引用文:
^^^^^^^^

「“こんなひどい世界、終わっちゃえ”と何度も思った」紀里谷和明監督が“遺作”に込めた、社会に対する深い絶望
新作映画『世界の終わりから』が4月7日に公開される紀里谷和明監督。社会に絶望と不条理を抱いてきた彼が「遺作」と語る、作品に込めた想いに迫った。
紀里谷和明インタビュー#1
ヒロインの叫びは、僕の叫びでもある

伊東蒼が演じた主人公のハナ
🄫Kiriya Pictures
──映画『世界の終わりから』(2023)を試写会で見た人からの反響がすごいですね。
シンプルな話ではあるんですが、構成が複雑なことになっているので「わかんない」で終わっちゃったらどうしようという不安がありました。だから見ていただくまではものすごく緊張していたんです。でも(映画にも出演している)岩井俊二監督がすごく褒めてくれたし、Twitterでもいろんな人たちから反響がありました。伝わったという感触があって嬉しかったです。
──主人公は事故で両親を亡くし、生きる希望を失いかけている女子高生のハナ。ある日突然、2週間後に終わる世界を救う使命を託されるものの、人々が繰り広げる争いを前に、この世界は救われるべきなのか? と葛藤します。「こんな世界なくなればいい」というハナの叫びは、そのまま監督の叫びのようにも思えました。この映画の製作の原点から教えてください。
2004年に発表した『CASSHERN』から、ずっと僕は絶望と不条理について考え続けてきました。それは今も変わりません。世界情勢を見ても日本の政治や経済や教育を見ても、あらゆることに絶望してしまうんですね。果たしてこの状況は、ハナのような中高生たちにどう見えているだろうと思ったんです。
無意味なルールや価値観で子供たちを縛ろうとするし、異質なものを排除していく力学が働いている。その延長線上にある社会が効率化を推し進めたあまり、人間は感情があるはずなのに、データやリソースに成り下がってしまった。それでは心は壊れますよね。
現実として、若年層の死因の第一位は自殺です。それは何も日本に限った話ではなく、アメリカのティーンエイジャーの3割以上が、真剣に自殺を考えたことがある、もしくは考えているというデータがあります。ということは、やはりそこには孤独や絶望があるわけです。
僕のTwitterで「世界が終わったほうがいいと思ったことがありますか?」とアンケートを取ったところ、約65%の人が「YES」でした。世界が終わっちゃえば嫌いな学校に行かなくてもいいし、会社にも行かなくていいですから。
──監督も思ったことはありますか?
あります。「こんなひどい世界、終わっちゃえ」って、何度も思いました。だからハナの叫びは僕の叫びでもあります。
“若い”“女性”に語ってもらう必要があった

ハナ(中央)が夢の中で出会う少女ユキ(右)
🄫Kiriya Pictures
──ハナを女性にしたのはどうしてでしょう?

^^^^^^^^

実施事項 1:
紀里谷和明監督のインタビューのうち、「2004年に発表した『CAS」から「にも行かなくていいですから。」まで(両端を含む)を一字も変えずに打ち直してください。
実施事項 2:
次の(a)〜(c)が紀里谷和明監督のインタビューの内容と合っているか、それぞれ「はい」か「いいえ」で答え、判断の根拠となる本文の語句をそのまま引用してください。
(a) 岩井俊二監督は『世界の終わりから』を褒めた。
(b) ハナは病気で両親を亡くした。
(c) 『CASSHERN』は2004年に発表された。
実施事項 3:
紀里谷和明監督のインタビューを、最後に示された一文のあとから書き進めてください。
記録は、紀里谷和明監督のインタビューとは別個の資料です。

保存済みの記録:

^^^^^^^^

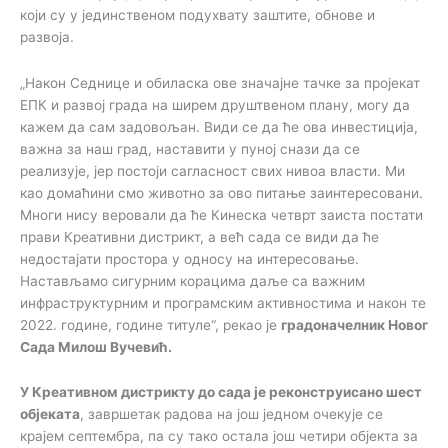
који су у јединственом подухвату заштите, обнове и
развоја.
„Након Седнице и обиласка ове значајне тачке за пројекат
ЕПК и развој града на ширем друштвеном плану, могу да
кажем да сам задовољан. Види се да ће ова инвестиција,
важна за наш град, наставити у пуној снази да се
реализује, јер постоји сагласност свих нивоа власти. Ми
као домаћини смо животно за ово питање заинтересовани.
Многи нису веровали да ће Кинеска четврт заиста постати
прави Креативни дистрикт, а већ сада се види да ће
недостајати простора у односу на интересовање.
Настављамо сигурним корацима даље са важним
инфраструктурним и програмским активностима и након те
2022. године, године титуле“, рекао је
градоначелник Новог
Сада Милош Вучевић.
У Креативном дистрикту до сада је реконструисано шест
објеката
, завршетак радова на још једном очекује се
крајем септембра, па су тако остала још четири објекта за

^^^^^^^^

出力 1:
2004年に発表した『CASSHERN』から、ずっと僕は絶望と不条理について考え続けてきました。それは今も変わりません。世界情勢を見ても日本の政治や経済や教育を見ても、あらゆることに絶望してしまうんですね。果たしてこの状況は、ハナのような中高生たちにどう見えているだろうと思ったんです。
無意味なルールや価値観で子供たちを縛ろうとするし、異質なものを排除していく力学が働いている。その延長線上にある社会が効率化を推し進めたあまり、人間は感情があるはずなのに、データやリソースに成り下がってしまった。それでは心は壊れますよね。
現実として、若年層の死因の第一位は自殺です。それは何も日本に限った話ではなく、アメリカのティーンエイジャーの3割以上が、真剣に自殺を考えたことがある、もしくは考えているというデータがあります。ということは、やはりそこには孤独や絶望があるわけです。
僕のTwitterで「世界が終わったほうがいいと思ったことがありますか?」とアンケートを取ったところ、約65%の人が「YES」でした。世界が終わっちゃえば嫌いな学校に行かなくてもいいし、会社にも行かなくていいですから。

出力 2:
(a) はい ―「岩井俊二監督がすごく褒めてくれた」
(b) いいえ ―「事故で両親を亡くし」
(c) はい ―「2004年に発表した『CASSHERN』から」

出力 3:
ハナだけでなく、劇中にはユキというキャラクターも登場します。彼女は両親を殺された戦国時代に生きる少女です。歴史上、争いごとを始めるのはいつも男。古今東西ずっとそれなんです。今のウクライナ問題だって、男のつまらないエゴやプライドで始まっているでしょう。
そして戦争の被害者の最たるものは女性であり、子供なんです。彼らは争いを始めていないのに、一番苦しめられています。だからこそ、終末に向かうこの絶望の物語は、若い人であり、女性に語ってもらうしかなかったんです。
──男性である監督が、その視点を持たれたのはなぜですか?
子供の頃から、学校や社会システムに対してものすごい不条理を覚えていたし、怒りを抱いていました。だから僕は15歳でアメリカに行ったんです。
大学生のときに、CNNでソコボ紛争の映像を見て衝撃を受けたことがありました。娘と妻を目の前で強姦され、殺された男性が、泣きながらインタビューに答えていました。家族を襲った兵士は、ヘラヘラ笑いながら帰っていったそう。
そんな残酷なことはナチスドイツのときに終わっていると思っていました。つまり白黒の映像で見る遠い過去のことだと思っていたのに、「まだ終わってないの?」って。今だってウクライナで同じようなことが起きている。人間は生きる価値がないと、本当に思ってしまいますよね。
子供の頃は絶望をしながらも、いつか争いごとは終わる、いつか世界は平和になると思っていた。つまり希望がありました。ところが今も基本構造は何も変わっていないどころか、もっとひどくなっている。もう、社会に対して絶望しかないし、関わらないように生きていきたいと思ってしまいます。
創作は神聖で、信仰のようなもの

主人公のハナに影響を与える老婆を夏木マリが演じた
🄫Kiriya Pictures
──監督はこの映画が最後の作品と公言されていますね?
今の映画業界は、原作や企画があって、マーケティング優先で作られている。映画監督は、それを実現する現場監督みたいなものになっています。しょうがないですよね、ビジネスだから。
でも僕にとって創作は、すごく神聖で信仰のようなものなんです。でも、信仰するためにはまずはビジネスとして成立させなければいけない。なぜなら映画はお金がかかるから。そこが映画の不幸なところだと思います。
もちろん、マーケティングを凌駕するような強烈なものを作って、多くの人に見てもらえれば、作家性は成立するかもしれない。作家も試されているとは思っていますが、どう考えても、世界の映画業界を見ると僕があまり関わりたいと思う方向にはいっていない。マーベルの新作を誰が監督したのか、名前を言える人は少ないでしょう?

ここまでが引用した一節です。